Pascal law: perspective from newtons law and forces Pascal law says, conceptually, that exerted pressure is transmitted equally to all points on a fluid. 
The so called example of hydraulics, where force gets amplified, is an application of the principle.
Below is what I'm referring to:

Is there any graphical way to see how force gets amplified/diminished according to the areas? I mean, avoiding everything about pressure, just seeing forces.
The puntual question is:
Can we see, using only Newton laws, how force gets amplified in the named hydraulic system?
 A: You can't avoid talking about static pressure in this system because that is the mechanism of force multiplication.
On the other hand, they system is quite equivalent to a lever with a long arm (length $L_l$) and a short arm (length $L_s$). The side with the small piston is equivalent to the long arm and the side with the large piston is equivalent to the short arm.
For the level, the force $F_s$ exerted on the short side is related to that on the long side $F_l$ by
$$ F_s = \frac{L_l}{L_s} F_l \;,$$
while the distance traveled is proportional to the length of the arm, so that the work on the two side is equal
$$ F_s (L_s \, \Delta\theta) = F_l (L_l \, \Delta\theta) \;.$$
For the hydraulic system The force on each piston is proportional to it's area, but the distance traveled is inversely proportional to the area because a volume $V$ of fluid is transferred from one side of the apparatus to the other. As a result the work done on each side is equal in magnitude.

→ **Exercise tasks**
(1) List every symbol for a quantity that appears in the reply of the Pascal's law thread.
(2) Carry on the Pascal's law thread from the point where it stops.
The data that comes after this is separate material and unrelated to the Pascal's law thread.

→ **Material shown**
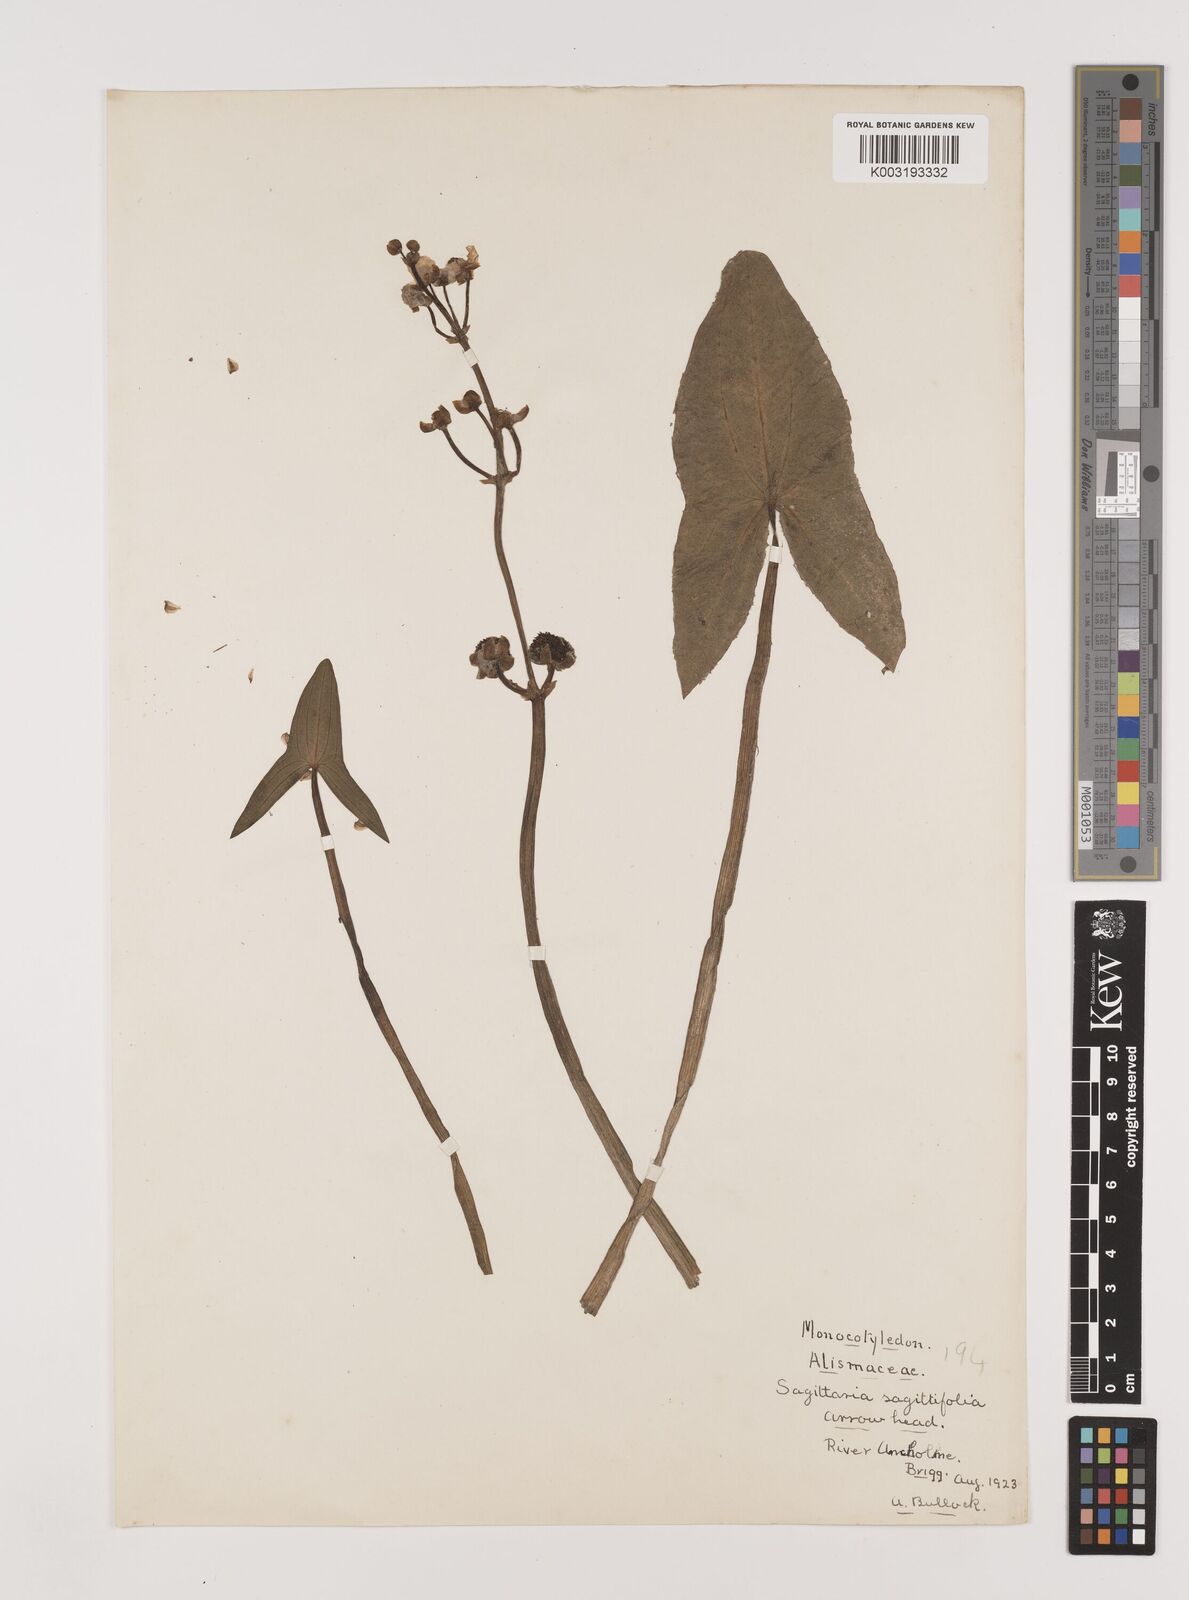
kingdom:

* * *

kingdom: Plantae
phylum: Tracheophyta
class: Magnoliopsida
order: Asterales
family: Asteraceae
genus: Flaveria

* * *

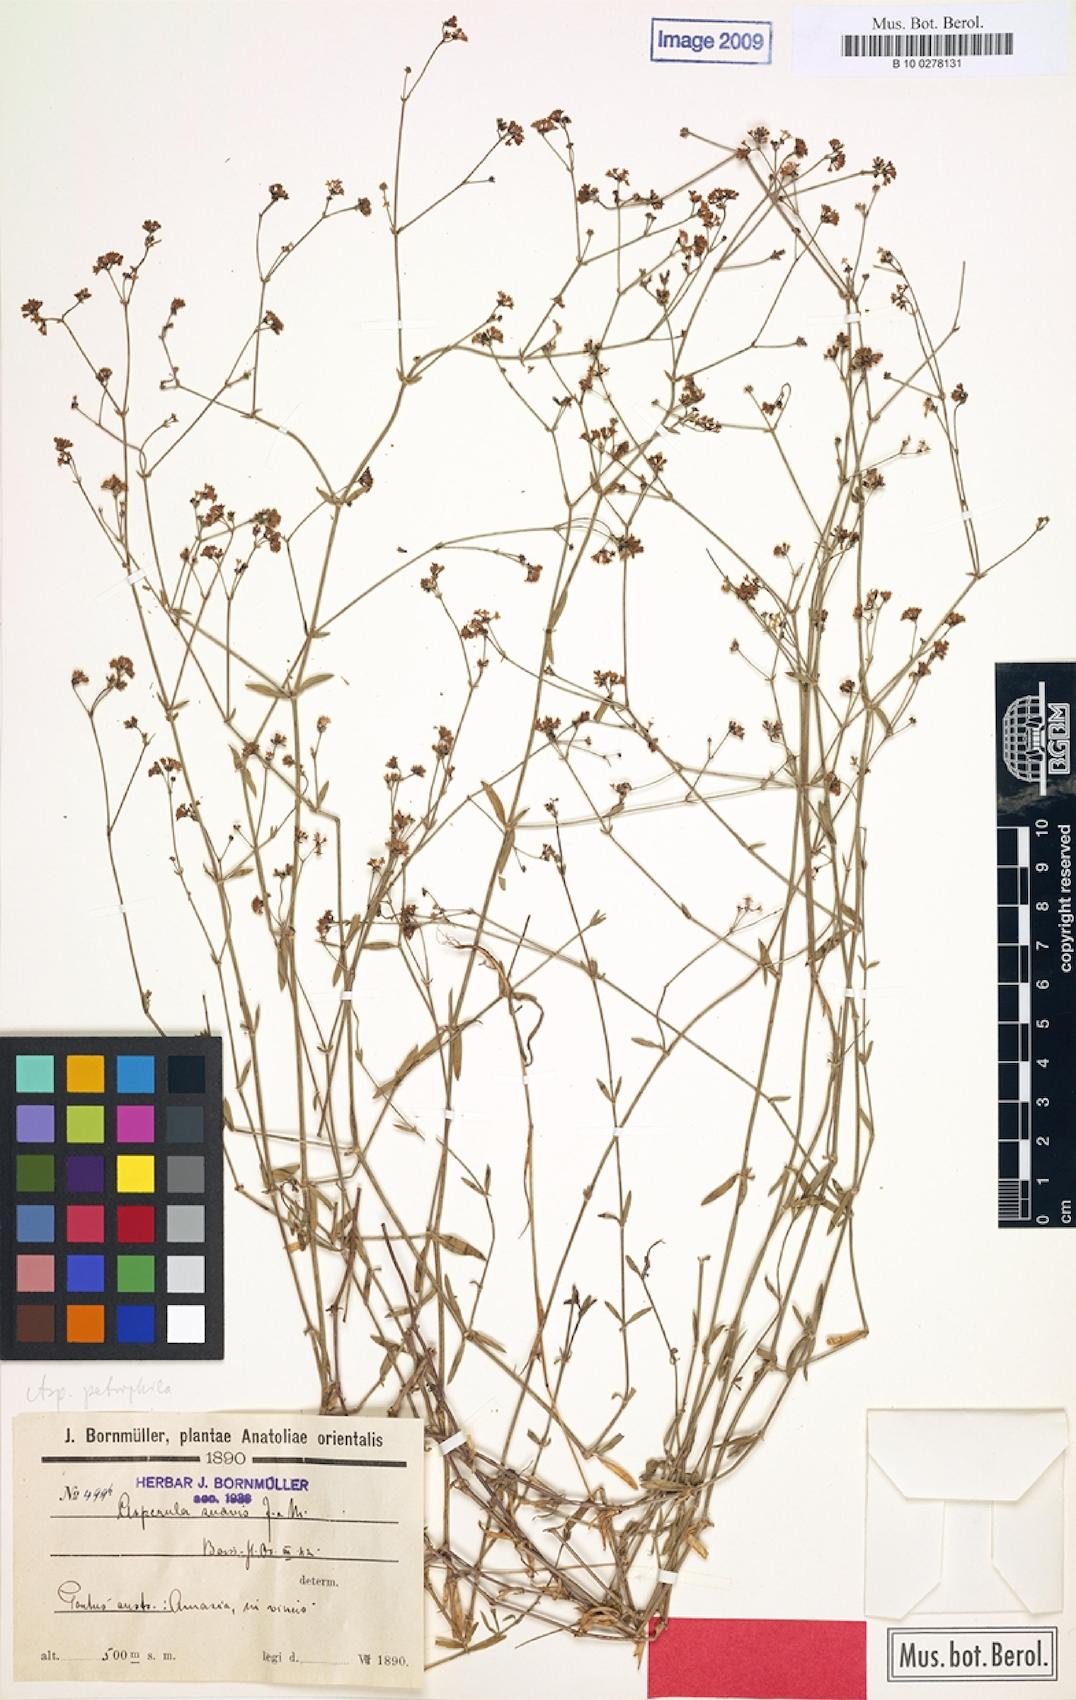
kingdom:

→ **Task answers**
(1) $L_l$, $L_s$, $F_s$, $F_l$, $\Delta\theta$, $V$

(2)
A: lets say the surface area of the pump side is one square centimetre and the surface area of the platform is one square meter.
You apply 2 kilogram pressure at the pump side. All the walls and pipes and the platform feel the same pressure, 2 kilograms/centimetre. (1)
the platform bed now has a total force of 10000 centimetres times 2 = tons.
However you need to pump ten thousand cc of water before the platform moves up one centimetre!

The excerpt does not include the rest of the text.